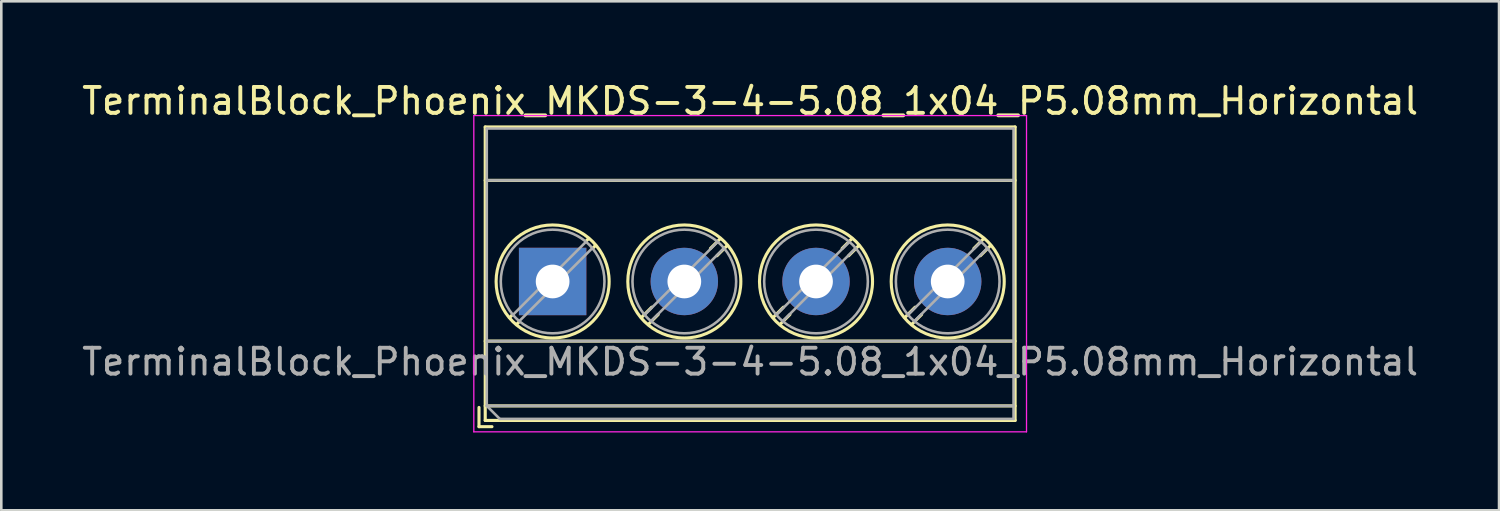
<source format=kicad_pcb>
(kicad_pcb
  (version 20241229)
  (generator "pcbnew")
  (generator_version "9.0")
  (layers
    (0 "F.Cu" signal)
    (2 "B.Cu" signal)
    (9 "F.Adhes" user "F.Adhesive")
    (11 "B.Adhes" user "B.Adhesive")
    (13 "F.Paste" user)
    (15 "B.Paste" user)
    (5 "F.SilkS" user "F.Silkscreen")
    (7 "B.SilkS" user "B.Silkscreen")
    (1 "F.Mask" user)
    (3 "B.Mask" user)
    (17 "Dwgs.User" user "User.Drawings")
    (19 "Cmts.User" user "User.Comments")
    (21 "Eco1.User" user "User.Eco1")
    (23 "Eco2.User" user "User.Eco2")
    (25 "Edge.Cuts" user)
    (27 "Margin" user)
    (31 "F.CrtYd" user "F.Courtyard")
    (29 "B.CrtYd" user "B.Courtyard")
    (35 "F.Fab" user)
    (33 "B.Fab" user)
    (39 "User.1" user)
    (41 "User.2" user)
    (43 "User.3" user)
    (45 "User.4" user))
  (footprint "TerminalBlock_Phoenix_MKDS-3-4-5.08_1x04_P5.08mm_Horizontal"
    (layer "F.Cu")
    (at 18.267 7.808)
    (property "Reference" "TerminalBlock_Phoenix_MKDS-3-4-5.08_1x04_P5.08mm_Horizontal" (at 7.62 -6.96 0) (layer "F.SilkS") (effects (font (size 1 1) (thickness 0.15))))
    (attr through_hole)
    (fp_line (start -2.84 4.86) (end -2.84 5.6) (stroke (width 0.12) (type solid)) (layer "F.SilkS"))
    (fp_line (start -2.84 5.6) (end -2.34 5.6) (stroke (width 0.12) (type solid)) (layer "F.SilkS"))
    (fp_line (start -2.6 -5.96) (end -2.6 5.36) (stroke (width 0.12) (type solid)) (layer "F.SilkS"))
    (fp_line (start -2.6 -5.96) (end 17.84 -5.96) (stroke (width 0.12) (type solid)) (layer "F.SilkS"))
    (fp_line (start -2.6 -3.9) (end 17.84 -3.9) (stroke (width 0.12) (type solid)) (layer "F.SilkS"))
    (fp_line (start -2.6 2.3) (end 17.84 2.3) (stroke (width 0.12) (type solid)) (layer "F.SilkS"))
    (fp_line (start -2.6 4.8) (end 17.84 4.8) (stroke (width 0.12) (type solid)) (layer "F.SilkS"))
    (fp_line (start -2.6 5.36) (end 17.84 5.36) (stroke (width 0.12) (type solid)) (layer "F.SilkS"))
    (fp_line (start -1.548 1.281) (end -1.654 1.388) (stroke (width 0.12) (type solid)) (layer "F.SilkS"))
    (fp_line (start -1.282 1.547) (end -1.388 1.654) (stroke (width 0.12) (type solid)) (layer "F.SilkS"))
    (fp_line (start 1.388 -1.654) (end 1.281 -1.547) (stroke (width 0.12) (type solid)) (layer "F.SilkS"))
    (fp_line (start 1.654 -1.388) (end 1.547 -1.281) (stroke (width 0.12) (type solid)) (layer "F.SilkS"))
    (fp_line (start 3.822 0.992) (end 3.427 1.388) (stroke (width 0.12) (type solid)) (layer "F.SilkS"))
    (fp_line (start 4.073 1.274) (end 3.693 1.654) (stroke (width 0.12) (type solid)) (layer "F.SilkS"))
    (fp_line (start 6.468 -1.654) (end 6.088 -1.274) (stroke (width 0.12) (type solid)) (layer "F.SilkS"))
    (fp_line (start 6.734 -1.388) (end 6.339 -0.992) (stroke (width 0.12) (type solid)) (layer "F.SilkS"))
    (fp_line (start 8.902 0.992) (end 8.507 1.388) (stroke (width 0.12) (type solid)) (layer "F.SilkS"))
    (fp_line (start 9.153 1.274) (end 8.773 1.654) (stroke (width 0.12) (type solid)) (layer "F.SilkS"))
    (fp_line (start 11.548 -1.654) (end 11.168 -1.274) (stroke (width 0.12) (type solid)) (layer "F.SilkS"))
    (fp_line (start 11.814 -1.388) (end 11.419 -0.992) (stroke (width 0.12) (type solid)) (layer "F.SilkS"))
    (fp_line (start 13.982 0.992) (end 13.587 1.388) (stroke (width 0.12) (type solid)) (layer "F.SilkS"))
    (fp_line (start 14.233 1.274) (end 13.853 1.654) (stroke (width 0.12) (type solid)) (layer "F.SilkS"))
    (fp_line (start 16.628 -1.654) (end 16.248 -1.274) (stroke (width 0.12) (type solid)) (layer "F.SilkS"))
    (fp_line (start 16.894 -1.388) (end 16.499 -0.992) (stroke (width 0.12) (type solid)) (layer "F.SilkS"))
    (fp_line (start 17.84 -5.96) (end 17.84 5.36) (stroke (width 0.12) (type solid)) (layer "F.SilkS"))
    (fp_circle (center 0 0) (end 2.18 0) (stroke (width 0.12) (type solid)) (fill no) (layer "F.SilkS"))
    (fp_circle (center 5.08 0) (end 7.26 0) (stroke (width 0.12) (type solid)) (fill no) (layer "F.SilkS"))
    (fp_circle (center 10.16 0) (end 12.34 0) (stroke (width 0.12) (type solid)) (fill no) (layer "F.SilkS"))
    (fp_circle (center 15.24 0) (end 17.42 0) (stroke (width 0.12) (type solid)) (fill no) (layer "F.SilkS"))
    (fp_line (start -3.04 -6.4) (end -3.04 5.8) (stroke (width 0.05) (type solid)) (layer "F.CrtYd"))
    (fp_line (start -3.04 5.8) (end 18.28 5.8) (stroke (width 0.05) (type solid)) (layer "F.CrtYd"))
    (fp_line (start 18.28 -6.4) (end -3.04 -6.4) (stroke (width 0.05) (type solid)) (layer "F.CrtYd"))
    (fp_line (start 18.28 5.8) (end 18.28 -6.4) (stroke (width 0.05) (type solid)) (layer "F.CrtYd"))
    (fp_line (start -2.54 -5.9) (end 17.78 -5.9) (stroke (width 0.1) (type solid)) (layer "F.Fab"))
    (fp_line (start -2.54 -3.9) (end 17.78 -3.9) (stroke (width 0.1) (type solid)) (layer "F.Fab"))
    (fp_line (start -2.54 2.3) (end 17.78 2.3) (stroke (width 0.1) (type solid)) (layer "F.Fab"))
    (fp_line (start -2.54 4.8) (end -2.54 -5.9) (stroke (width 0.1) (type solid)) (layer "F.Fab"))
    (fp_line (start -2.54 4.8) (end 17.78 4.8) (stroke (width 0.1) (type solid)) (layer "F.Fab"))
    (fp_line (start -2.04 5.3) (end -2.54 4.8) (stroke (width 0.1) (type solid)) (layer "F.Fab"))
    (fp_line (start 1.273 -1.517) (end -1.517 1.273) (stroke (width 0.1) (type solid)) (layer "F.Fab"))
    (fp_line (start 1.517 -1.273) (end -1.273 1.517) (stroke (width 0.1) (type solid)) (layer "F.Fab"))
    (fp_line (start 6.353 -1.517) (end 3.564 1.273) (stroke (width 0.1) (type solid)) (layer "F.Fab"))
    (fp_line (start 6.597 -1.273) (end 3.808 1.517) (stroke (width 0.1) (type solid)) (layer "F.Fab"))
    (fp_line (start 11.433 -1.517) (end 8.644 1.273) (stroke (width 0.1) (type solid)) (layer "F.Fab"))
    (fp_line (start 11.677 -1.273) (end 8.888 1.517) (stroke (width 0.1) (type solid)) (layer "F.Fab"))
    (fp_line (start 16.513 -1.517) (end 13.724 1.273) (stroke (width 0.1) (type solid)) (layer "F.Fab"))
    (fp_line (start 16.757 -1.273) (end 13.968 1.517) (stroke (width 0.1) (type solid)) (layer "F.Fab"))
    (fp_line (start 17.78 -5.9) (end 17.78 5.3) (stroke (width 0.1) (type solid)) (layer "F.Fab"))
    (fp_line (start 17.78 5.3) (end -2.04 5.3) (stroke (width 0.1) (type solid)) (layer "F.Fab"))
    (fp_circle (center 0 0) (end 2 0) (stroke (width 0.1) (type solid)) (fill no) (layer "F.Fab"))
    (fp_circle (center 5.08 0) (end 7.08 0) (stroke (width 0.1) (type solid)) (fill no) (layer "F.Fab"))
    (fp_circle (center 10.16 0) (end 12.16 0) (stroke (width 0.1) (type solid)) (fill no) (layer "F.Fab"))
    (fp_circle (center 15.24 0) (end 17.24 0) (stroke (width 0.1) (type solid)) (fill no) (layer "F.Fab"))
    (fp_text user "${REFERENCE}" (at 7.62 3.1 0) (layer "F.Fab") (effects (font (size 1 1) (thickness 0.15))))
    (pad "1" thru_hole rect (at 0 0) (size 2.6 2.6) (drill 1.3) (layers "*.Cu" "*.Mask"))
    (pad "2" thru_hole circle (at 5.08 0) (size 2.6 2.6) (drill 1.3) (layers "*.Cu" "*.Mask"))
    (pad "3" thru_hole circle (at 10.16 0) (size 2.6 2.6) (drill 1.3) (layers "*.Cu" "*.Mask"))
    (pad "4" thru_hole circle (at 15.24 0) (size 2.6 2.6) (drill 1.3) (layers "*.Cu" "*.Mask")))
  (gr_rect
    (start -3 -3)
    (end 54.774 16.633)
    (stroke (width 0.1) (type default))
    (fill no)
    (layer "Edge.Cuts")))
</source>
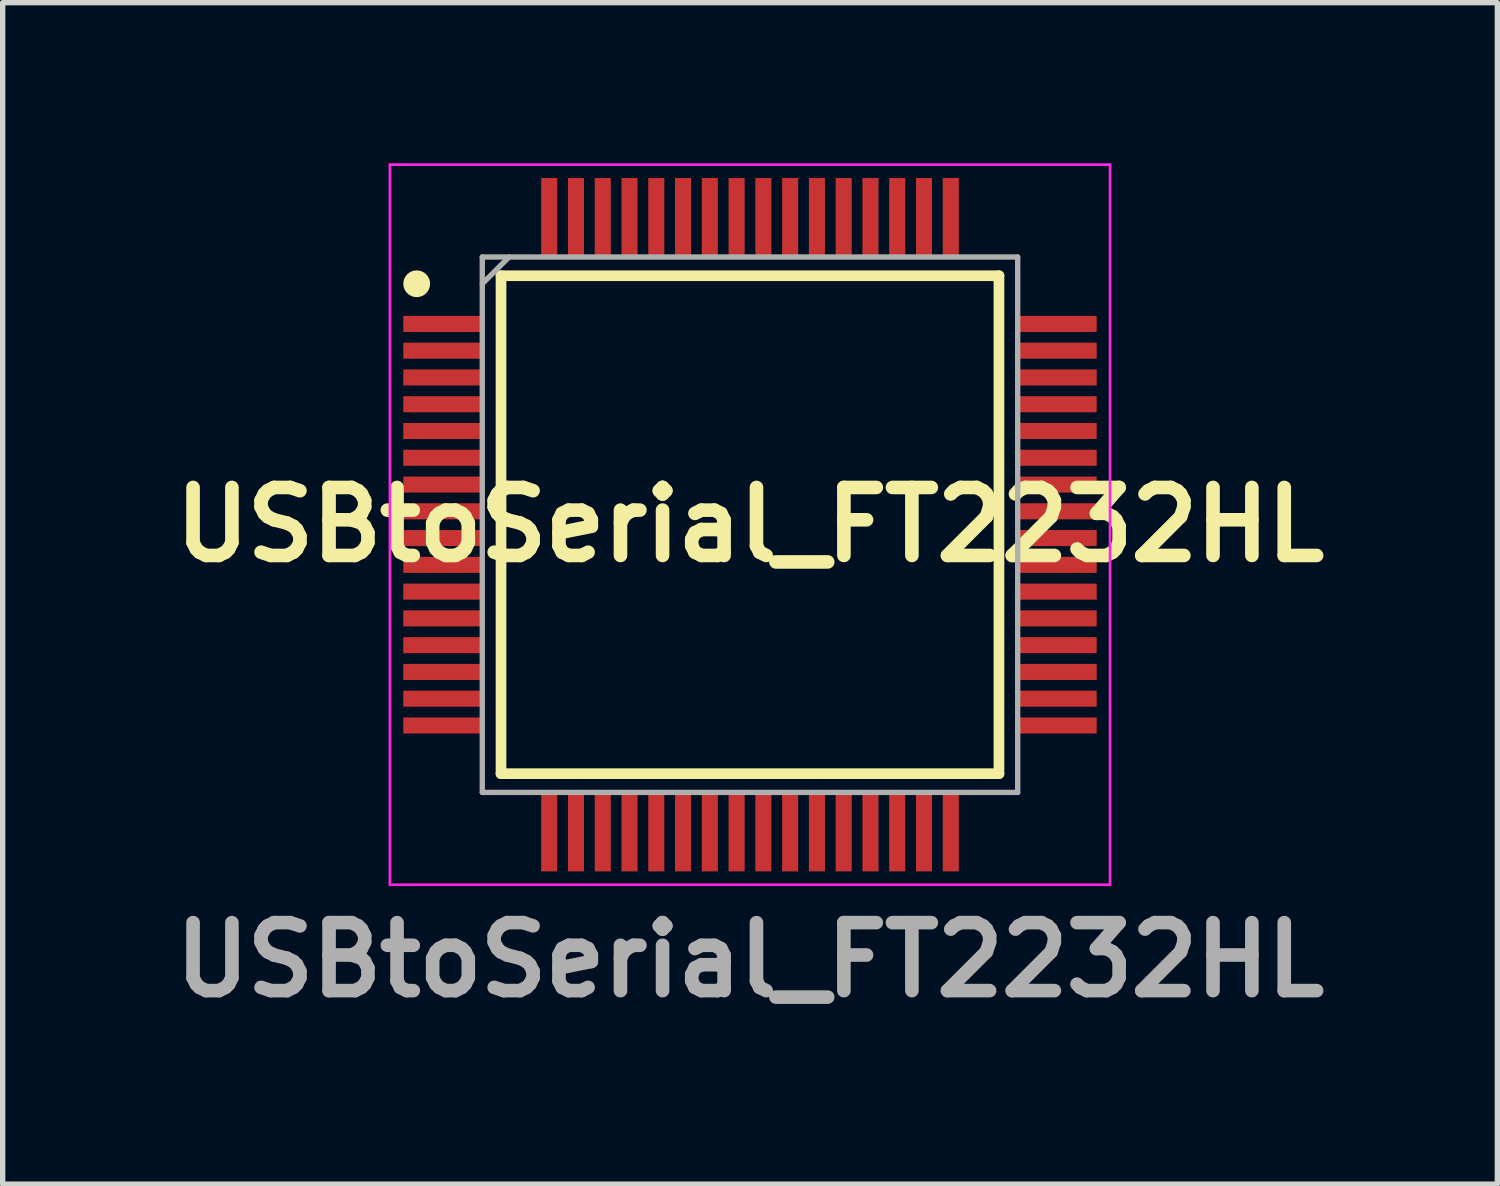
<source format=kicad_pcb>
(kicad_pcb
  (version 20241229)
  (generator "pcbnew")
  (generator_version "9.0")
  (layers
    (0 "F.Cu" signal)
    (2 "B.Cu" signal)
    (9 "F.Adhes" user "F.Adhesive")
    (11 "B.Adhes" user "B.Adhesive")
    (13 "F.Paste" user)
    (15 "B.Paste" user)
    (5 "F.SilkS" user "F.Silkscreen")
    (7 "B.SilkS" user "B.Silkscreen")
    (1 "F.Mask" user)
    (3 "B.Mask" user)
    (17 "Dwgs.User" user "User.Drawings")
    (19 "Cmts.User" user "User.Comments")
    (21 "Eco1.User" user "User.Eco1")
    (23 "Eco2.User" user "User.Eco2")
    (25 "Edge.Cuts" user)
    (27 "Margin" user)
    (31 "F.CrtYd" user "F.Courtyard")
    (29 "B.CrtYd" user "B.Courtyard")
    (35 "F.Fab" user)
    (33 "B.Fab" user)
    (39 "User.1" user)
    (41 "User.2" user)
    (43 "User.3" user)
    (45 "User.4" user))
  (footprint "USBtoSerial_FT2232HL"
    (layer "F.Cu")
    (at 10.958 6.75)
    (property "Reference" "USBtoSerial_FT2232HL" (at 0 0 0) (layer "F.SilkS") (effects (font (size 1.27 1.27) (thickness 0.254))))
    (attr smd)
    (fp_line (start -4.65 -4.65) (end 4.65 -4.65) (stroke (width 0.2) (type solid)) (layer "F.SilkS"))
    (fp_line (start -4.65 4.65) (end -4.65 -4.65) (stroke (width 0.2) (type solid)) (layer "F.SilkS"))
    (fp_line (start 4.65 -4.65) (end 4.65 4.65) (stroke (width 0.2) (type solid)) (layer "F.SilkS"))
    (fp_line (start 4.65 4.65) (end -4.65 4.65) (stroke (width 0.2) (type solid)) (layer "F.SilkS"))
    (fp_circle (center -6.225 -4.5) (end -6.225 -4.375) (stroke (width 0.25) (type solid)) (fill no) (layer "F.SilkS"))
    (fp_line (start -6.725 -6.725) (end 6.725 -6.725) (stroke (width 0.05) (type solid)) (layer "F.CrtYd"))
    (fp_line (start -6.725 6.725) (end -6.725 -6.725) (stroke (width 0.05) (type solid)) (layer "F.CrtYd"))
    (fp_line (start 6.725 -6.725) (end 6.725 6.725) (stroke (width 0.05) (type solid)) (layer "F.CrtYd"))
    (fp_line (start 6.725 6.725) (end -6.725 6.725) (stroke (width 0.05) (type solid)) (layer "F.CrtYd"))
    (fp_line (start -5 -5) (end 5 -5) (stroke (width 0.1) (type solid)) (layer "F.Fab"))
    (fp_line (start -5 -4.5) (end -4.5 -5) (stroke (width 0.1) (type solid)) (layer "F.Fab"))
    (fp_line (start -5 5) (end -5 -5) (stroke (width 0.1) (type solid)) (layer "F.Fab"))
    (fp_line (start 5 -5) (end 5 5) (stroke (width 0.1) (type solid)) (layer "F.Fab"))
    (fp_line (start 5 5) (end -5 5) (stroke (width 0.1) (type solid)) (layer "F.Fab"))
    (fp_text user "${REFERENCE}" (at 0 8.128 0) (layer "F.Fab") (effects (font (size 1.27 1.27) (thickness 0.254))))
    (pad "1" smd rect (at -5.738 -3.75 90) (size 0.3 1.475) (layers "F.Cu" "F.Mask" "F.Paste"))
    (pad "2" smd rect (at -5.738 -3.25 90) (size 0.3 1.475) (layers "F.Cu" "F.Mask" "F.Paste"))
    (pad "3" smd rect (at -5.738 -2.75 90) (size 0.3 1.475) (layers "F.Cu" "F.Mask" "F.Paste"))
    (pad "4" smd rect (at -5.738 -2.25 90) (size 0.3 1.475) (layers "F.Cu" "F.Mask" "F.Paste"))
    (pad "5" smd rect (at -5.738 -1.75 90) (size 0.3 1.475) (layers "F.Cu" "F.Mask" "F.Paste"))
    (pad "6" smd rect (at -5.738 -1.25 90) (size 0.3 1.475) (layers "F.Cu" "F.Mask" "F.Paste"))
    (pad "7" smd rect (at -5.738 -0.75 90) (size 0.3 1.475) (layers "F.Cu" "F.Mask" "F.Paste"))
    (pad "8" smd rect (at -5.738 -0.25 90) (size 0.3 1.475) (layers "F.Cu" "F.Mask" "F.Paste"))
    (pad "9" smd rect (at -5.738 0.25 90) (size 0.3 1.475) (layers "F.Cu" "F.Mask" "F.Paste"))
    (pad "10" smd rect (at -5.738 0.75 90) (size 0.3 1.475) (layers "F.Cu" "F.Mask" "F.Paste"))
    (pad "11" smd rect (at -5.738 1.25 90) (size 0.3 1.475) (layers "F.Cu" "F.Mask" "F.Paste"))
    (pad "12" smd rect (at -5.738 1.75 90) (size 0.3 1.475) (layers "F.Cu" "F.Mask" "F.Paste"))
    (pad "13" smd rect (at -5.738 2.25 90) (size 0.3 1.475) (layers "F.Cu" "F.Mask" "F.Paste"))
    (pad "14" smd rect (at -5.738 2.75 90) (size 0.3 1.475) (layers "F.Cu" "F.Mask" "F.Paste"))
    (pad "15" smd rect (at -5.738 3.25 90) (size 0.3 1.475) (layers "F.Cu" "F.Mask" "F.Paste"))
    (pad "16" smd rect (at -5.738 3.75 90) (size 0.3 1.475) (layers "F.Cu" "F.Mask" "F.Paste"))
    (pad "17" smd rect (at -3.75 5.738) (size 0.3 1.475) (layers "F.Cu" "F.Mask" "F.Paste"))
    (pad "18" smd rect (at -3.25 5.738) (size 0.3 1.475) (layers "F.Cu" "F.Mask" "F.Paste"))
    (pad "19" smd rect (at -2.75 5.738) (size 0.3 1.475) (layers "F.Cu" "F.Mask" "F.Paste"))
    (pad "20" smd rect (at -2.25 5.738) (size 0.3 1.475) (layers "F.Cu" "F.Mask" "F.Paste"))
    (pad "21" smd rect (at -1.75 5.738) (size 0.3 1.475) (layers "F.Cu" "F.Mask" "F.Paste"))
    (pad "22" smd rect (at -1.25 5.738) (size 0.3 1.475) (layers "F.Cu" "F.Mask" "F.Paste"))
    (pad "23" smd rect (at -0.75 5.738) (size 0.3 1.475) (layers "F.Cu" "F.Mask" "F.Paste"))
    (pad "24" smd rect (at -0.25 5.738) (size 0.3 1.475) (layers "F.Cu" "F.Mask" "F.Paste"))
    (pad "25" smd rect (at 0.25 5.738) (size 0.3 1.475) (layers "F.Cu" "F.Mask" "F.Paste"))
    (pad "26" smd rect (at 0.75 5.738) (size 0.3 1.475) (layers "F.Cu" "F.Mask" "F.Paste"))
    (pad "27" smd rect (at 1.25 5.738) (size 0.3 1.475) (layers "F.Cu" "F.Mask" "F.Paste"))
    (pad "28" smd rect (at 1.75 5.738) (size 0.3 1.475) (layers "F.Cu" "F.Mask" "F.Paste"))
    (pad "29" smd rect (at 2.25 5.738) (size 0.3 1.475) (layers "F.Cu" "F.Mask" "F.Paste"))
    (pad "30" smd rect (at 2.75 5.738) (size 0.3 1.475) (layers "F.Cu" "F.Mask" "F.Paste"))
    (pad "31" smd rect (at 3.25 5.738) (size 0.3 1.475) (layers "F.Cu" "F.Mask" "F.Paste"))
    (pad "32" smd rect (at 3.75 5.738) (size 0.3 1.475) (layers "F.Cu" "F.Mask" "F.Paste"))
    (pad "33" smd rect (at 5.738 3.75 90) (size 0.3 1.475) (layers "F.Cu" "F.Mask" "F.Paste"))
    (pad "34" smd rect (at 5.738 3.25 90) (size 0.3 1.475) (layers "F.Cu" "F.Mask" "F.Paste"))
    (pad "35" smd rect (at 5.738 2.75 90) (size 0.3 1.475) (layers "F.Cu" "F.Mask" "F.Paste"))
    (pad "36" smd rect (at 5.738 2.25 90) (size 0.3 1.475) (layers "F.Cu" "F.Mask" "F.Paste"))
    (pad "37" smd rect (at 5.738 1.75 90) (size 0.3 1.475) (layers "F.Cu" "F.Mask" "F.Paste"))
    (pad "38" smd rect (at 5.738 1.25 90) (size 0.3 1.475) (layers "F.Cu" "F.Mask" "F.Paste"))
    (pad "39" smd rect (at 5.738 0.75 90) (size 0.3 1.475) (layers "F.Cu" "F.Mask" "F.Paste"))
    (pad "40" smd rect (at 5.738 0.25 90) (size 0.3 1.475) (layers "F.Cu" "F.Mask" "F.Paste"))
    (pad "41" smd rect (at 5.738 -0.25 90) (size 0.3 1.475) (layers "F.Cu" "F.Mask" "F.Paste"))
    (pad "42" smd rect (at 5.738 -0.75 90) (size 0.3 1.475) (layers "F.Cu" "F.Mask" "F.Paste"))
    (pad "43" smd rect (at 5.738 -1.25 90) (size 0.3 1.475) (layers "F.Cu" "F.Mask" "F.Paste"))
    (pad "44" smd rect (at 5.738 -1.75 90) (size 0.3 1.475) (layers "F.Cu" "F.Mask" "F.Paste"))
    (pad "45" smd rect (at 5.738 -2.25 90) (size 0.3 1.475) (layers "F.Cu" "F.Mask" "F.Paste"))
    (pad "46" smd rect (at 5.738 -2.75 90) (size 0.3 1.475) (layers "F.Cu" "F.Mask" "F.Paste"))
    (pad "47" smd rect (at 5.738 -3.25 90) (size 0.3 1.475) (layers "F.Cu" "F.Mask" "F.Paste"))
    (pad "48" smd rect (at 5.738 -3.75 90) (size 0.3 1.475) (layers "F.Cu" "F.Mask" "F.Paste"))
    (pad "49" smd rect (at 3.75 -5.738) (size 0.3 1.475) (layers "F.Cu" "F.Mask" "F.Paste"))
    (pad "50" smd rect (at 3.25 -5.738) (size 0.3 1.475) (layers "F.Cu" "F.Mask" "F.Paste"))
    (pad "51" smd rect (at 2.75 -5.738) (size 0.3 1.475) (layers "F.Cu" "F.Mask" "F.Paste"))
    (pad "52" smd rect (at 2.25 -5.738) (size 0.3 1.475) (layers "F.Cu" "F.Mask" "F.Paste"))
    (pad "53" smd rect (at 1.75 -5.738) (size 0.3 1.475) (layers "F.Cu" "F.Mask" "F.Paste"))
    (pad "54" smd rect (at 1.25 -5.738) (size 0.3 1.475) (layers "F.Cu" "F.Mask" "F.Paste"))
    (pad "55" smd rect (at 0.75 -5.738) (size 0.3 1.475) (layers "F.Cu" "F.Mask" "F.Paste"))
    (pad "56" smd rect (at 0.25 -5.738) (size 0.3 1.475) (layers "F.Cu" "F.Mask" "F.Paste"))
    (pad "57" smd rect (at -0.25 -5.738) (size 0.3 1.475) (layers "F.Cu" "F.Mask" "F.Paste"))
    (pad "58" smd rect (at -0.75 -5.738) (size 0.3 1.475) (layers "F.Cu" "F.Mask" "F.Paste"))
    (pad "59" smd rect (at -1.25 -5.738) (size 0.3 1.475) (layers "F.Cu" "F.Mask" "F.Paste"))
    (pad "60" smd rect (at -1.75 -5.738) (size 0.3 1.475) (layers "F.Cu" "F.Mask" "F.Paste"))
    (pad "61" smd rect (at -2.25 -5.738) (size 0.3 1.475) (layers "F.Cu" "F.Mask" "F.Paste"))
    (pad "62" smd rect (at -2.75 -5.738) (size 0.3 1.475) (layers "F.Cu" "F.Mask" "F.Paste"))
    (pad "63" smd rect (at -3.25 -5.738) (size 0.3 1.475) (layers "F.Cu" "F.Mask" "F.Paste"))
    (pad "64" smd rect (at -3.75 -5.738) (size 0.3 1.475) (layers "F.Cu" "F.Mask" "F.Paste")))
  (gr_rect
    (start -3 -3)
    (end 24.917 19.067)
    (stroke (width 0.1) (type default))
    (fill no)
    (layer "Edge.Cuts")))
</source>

* **Problem to work on**
Only the lines above starting with the one with "(fp_line (start -6.725 -6.725)" and going through the one with "(fp_line (start 5 -5)" are to be copied, word for word and with both ends kept.

* **Output**
    (fp_line (start -6.725 -6.725) (end 6.725 -6.725) (stroke (width 0.05) (type solid)) (layer "F.CrtYd"))
    (fp_line (start -6.725 6.725) (end -6.725 -6.725) (stroke (width 0.05) (type solid)) (layer "F.CrtYd"))
    (fp_line (start 6.725 -6.725) (end 6.725 6.725) (stroke (width 0.05) (type solid)) (layer "F.CrtYd"))
    (fp_line (start 6.725 6.725) (end -6.725 6.725) (stroke (width 0.05) (type solid)) (layer "F.CrtYd"))
    (fp_line (start -5 -5) (end 5 -5) (stroke (width 0.1) (type solid)) (layer "F.Fab"))
    (fp_line (start -5 -4.5) (end -4.5 -5) (stroke (width 0.1) (type solid)) (layer "F.Fab"))
    (fp_line (start -5 5) (end -5 -5) (stroke (width 0.1) (type solid)) (layer "F.Fab"))
    (fp_line (start 5 -5) (end 5 5) (stroke (width 0.1) (type solid)) (layer "F.Fab"))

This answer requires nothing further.